Has anybody seen “The Notebook” and not cried? I don’t know, I don’t know if that’s the case. It sort of hangs around for a while. But yeah, no, isn’t [McAdams] just gorgeous in that film? Just so good. She’s the real deal, she really is.

Are you a big movie cryer?
Yeah, it depends. I go through, I think a couple years where I won’t cry at anything, and then I’ll go through a couple months where all of a sudden, you know, it depends where you are in your life, I guess. But yeah, when I was a kid, “E.T.” used to make me cry. I used to hate that. “Bambi” and stuff. I remember the ones that kind of, you know, you remember them hitting you in the heart and, so, there’s still films like that. The good ones.

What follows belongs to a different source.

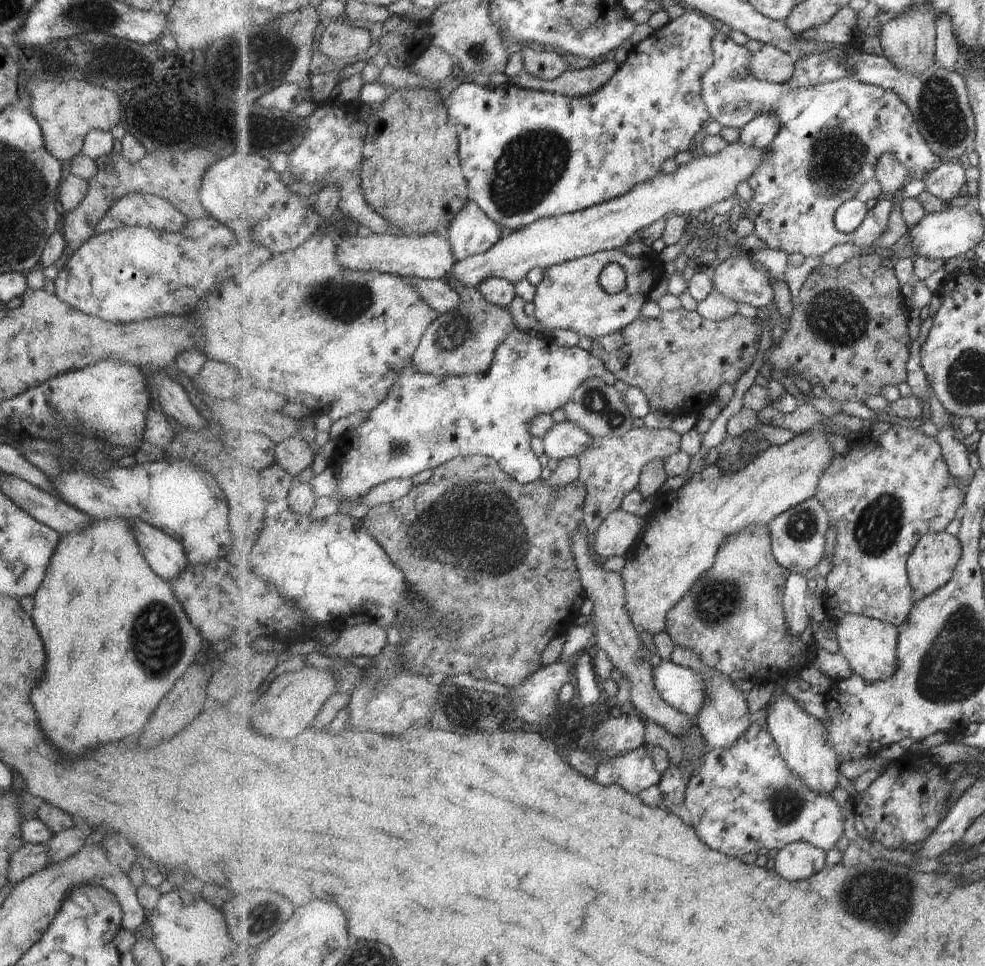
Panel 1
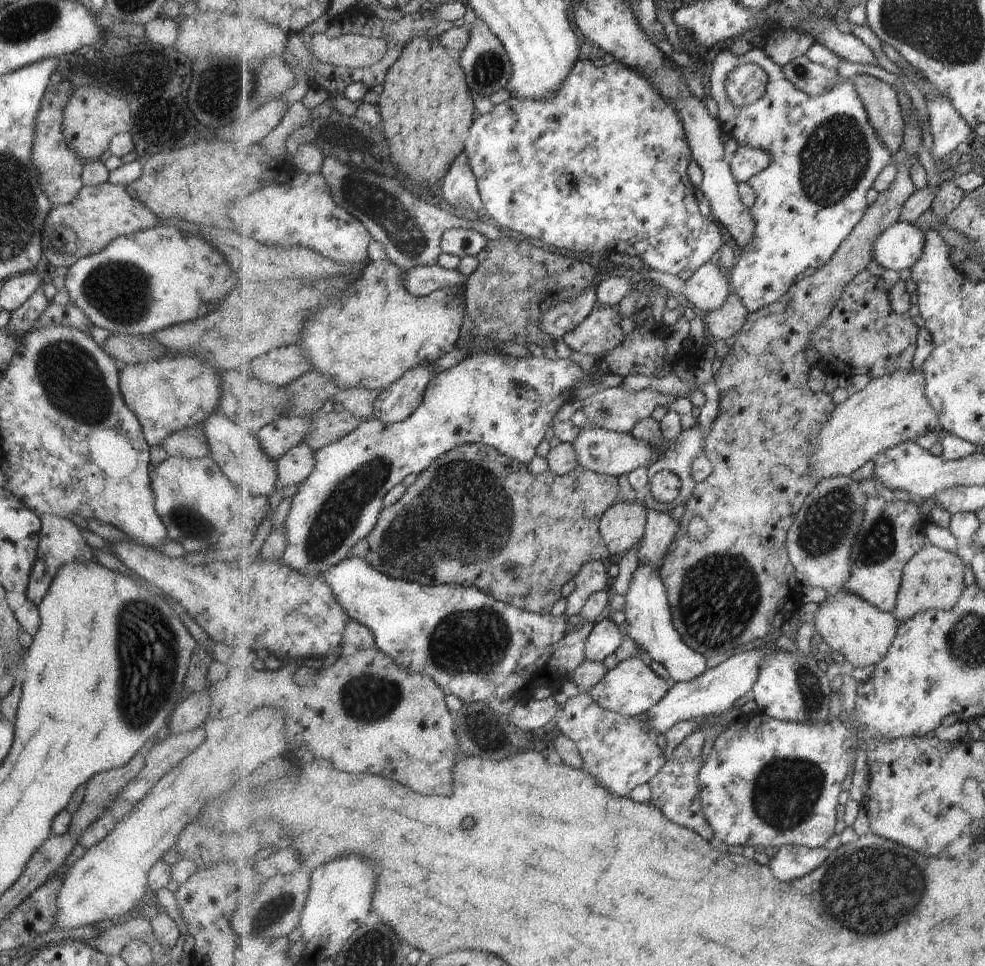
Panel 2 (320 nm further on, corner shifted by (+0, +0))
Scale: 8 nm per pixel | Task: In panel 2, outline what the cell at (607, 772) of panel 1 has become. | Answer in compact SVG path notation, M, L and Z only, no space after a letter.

We’re here to talk about feelings.
Yeah, that’s mostly what we do.

I also like that this was like a mini “Harry Potter” reunion.
What, me and Bill? Oh, and Richard Griffiths is in it. Yeah, but I didn’t actually have scenes with any of those guys in “Harry Potter.” It was really good to get to see [Griffiths] do his thing, because that’s his last role, I think. I’ve been lucky enough to hang out with a couple of the “Harry Potter” guys since, so yeah, we’ve had our own little reunion since. It’s a nice thing to have been a part of.

Does it ever come up? You’re like, “Hey, we’re all wizards. We’re all wizards here, it’s fine.”
We all, yeah, exactly. You get the wand and, uh, yeah.

It’s like a secret society.
It is, yeah, yeah, yeah, yeah. [to publicist] What are you laughing at? Yes, it’s really nerdy. It’s a real deal, I’ve got my wand, yeah, yeah.

Using the formula of your first pet and the street you grew up on, what would your porn name be?
My porn name would be Zig Forest. That’s pretty good.

That sounds very woodsy. Like long hair, loincloth, maybe.
That sounds like long hair and like, really, really butch worked out, but gone to sea a little bit, like fat covering, like, quite a lot of muscle, but quite a lot of fat over it. That’s what Zig Forest looks like.

Someone who can mess you up.
Yeah, exactly, don’t mess with Zig Forest.